The Texture of Falling

Look here, I'm going to try to review The Texture of Falling, a movie that, in the 74 minutes that it's on screen, is certain to have you wondering what the hell is going on -- or if the filmmakers even knew themselves.

From what I could gather, this is about two couples having intense romances in the oh-so-trendy city of Portland, Oregon, their storylines weaving and twisting around each other to the point where you're usually at a loss at what's happening at any given moment. First up, we have painter Sylvia (writer-director Maria Allred), who begins a Fifty Shades of Grey-style submissive/dominant relationship with a married architect (Benjamin Farmer). Then we have Louisa (Julie Webb), a creatively blocked filmmaker -- and part-time stripper -- who has a stormy affair with a frustrated pianist (Patrick D. Green), who's also married.

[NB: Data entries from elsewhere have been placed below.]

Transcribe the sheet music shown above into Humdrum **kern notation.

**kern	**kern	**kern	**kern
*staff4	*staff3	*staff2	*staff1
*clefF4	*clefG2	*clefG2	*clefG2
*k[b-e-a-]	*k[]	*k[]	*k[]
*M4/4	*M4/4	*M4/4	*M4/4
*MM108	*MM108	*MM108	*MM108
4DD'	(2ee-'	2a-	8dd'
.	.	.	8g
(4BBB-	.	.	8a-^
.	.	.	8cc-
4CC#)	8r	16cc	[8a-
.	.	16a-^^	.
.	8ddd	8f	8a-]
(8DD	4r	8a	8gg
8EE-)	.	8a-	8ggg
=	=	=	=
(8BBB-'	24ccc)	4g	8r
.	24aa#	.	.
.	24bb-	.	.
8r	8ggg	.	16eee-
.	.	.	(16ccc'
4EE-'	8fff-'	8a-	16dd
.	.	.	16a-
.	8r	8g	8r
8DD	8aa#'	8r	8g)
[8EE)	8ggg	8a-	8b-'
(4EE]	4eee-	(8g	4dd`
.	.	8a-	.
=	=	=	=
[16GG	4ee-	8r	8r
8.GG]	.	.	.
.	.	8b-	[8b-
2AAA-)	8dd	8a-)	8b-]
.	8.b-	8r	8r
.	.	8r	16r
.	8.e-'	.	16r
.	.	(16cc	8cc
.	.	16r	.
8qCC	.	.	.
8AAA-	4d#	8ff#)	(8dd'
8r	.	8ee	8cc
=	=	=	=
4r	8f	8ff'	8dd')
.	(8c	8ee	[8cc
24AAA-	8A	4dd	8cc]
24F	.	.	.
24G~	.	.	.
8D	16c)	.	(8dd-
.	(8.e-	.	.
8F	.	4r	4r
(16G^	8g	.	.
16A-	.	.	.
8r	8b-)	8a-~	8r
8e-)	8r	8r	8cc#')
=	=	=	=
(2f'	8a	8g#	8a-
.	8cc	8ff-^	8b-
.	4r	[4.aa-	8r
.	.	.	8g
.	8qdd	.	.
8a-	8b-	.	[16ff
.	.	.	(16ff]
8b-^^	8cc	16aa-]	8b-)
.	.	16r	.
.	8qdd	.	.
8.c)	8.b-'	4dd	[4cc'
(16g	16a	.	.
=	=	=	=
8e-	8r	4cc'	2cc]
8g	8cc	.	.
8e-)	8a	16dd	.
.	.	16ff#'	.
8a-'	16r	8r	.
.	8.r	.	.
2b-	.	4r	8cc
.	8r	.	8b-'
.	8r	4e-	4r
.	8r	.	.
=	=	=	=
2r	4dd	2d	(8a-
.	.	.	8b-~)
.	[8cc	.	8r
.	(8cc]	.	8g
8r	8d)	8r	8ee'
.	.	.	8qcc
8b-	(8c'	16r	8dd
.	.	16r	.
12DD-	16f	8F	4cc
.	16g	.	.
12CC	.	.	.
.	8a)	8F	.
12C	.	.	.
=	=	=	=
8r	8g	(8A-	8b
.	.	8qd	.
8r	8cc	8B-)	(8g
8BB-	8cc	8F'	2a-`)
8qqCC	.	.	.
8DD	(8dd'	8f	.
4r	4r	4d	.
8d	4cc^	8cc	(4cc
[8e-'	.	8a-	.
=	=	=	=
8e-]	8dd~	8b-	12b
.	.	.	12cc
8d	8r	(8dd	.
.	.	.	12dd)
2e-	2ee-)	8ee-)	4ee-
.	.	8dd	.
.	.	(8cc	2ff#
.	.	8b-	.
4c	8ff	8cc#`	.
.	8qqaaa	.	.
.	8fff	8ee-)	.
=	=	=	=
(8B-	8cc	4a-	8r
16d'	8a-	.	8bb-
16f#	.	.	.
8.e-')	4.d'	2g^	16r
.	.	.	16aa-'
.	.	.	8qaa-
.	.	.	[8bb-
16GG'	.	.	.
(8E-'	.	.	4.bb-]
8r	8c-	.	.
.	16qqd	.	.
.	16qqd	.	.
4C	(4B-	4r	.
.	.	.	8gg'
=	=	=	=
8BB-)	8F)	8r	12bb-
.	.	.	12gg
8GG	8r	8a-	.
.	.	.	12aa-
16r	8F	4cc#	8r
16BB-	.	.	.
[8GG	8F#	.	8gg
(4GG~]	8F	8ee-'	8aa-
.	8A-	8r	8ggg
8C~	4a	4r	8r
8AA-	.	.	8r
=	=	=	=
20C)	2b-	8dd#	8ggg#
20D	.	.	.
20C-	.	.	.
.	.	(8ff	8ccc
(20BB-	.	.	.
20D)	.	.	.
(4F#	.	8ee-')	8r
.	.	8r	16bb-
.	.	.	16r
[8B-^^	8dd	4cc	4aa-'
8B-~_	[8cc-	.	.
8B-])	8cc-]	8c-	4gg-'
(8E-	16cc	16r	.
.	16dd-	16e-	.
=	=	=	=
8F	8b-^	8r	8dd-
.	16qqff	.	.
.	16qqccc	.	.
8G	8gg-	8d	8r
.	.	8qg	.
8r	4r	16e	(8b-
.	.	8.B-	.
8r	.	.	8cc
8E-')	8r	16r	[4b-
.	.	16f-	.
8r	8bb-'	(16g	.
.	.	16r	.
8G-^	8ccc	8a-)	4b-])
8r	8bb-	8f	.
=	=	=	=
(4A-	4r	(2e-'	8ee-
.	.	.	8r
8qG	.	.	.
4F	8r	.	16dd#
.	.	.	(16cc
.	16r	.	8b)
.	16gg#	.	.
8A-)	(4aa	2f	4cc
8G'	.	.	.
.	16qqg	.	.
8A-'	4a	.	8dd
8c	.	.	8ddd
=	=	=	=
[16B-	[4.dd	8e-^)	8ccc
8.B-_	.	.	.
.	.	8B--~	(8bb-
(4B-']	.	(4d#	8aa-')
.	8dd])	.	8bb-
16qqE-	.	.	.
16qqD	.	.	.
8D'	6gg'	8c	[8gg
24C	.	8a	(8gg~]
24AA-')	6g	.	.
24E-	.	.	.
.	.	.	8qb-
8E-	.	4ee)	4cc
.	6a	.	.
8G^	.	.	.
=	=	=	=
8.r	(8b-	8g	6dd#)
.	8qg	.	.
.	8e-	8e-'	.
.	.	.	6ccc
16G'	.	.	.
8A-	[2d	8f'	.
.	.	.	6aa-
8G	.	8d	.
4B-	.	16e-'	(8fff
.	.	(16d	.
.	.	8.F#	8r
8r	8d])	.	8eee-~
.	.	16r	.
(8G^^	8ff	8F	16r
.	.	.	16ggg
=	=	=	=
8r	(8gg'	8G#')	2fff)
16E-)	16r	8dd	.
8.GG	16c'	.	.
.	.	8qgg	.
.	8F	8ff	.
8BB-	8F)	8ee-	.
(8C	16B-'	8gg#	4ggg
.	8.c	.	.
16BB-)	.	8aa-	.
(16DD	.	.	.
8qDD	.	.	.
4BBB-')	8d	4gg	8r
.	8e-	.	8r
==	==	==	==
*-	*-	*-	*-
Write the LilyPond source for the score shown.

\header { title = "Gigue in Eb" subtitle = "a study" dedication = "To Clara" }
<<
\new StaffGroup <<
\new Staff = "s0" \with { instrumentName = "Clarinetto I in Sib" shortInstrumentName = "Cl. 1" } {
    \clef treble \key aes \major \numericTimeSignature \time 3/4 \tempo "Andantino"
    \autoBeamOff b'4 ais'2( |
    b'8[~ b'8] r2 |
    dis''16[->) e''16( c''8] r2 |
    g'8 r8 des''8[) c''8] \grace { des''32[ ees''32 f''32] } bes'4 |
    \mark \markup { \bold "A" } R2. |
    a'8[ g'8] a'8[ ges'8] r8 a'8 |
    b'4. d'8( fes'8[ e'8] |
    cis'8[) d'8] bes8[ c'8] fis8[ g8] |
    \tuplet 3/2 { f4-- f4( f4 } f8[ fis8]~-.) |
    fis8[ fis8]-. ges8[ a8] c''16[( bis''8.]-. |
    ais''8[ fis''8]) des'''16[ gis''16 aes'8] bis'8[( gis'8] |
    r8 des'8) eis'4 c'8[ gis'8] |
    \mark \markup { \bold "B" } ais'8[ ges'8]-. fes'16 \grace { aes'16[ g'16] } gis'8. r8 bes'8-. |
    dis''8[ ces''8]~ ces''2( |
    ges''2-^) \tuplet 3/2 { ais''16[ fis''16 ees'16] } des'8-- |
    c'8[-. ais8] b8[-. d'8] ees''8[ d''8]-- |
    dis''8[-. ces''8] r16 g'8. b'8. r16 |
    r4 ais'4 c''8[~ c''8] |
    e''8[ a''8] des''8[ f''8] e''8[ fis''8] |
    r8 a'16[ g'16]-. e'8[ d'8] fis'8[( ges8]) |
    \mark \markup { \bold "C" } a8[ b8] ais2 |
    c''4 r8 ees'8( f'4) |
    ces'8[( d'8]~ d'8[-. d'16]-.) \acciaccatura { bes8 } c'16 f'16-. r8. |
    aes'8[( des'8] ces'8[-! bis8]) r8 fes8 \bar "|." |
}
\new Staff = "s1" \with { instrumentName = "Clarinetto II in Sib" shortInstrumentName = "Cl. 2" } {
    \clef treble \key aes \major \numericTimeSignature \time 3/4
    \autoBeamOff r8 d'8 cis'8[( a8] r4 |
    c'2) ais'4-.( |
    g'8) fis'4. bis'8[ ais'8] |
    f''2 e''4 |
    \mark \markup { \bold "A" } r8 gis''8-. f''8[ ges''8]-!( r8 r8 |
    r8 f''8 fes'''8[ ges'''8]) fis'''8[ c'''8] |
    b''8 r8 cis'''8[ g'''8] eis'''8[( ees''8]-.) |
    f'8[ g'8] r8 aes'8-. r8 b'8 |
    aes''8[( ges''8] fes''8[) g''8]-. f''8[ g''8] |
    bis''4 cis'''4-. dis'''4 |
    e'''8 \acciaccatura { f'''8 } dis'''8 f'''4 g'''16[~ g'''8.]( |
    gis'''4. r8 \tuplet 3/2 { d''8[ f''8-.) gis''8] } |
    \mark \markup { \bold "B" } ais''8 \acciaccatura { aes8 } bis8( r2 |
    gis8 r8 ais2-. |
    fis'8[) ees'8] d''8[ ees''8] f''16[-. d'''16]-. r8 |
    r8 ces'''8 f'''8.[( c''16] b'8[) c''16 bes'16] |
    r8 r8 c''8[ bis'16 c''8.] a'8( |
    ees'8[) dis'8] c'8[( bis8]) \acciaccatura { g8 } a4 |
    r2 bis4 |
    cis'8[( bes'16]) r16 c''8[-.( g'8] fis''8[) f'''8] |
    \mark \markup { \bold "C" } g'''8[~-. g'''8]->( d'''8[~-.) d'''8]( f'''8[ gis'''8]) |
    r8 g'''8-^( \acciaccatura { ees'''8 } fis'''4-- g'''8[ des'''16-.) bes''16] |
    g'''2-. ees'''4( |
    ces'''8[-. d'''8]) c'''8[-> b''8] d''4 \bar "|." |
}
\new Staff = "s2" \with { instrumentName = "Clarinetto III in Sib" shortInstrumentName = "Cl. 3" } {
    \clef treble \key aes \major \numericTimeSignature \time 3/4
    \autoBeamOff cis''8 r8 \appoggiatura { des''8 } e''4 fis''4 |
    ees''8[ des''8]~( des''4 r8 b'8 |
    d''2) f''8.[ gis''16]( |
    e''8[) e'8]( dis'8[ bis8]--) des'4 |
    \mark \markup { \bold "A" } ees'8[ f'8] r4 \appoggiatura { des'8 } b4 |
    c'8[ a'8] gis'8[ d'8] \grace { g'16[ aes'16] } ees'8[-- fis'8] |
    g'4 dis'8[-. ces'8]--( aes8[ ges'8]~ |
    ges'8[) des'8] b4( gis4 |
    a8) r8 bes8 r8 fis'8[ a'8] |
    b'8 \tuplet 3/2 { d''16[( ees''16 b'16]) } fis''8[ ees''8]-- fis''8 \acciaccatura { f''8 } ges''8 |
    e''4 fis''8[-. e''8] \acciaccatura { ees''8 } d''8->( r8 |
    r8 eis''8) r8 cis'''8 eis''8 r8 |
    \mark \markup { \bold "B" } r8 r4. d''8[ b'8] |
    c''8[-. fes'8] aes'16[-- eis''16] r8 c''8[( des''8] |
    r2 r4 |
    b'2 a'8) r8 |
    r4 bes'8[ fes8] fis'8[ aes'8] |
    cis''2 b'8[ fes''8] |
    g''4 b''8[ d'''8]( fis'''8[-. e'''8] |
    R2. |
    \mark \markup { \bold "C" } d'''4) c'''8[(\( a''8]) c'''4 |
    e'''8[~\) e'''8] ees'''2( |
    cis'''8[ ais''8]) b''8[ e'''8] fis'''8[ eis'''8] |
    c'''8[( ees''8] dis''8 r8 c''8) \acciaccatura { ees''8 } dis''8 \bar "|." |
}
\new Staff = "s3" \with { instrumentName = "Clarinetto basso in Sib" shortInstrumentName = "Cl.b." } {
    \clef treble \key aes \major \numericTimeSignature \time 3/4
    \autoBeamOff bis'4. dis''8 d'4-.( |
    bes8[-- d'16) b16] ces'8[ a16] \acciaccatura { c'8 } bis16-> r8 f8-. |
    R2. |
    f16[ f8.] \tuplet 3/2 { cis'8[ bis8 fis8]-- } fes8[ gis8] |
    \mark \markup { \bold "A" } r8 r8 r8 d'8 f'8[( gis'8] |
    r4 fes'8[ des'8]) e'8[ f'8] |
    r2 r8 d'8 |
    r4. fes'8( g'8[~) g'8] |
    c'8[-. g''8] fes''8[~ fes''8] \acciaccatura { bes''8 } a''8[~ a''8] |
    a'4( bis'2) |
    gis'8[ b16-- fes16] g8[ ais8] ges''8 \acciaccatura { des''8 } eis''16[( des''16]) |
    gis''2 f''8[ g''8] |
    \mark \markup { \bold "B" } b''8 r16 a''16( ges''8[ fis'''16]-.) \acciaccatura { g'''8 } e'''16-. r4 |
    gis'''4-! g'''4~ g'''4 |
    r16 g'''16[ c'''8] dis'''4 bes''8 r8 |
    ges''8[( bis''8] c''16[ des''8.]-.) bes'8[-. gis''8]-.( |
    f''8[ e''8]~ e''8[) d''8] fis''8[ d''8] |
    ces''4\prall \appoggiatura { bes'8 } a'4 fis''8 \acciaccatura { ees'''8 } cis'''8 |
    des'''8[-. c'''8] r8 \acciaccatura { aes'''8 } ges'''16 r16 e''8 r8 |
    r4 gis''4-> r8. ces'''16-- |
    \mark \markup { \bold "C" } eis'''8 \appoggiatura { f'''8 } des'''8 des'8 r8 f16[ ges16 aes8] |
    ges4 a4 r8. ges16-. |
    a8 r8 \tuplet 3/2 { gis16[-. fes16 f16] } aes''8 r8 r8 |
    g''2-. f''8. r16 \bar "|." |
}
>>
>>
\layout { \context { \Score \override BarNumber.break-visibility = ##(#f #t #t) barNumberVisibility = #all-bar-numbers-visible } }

Allred's fractured storytelling seems intended to make the movie a sort of puzzle that comes together at the end (spoiler alert: it so doesn't). But you'll more likely be trying to figure out if what you're witnessing is part of the narrative or some whacked-out, heavily stylized hallucination. (Allred shoots most of this film like it's a '90s perfume commercial.)

While it's obvious Allred wanted to make a possibly autobiographical, blatantly meta take on how insane young adults get when they fall in love, The Texture of Falling ends up being one baffling, infuriatingly pretentious exercise in indie filmmaking. Hell, the title alone probably makes you want to run away from it.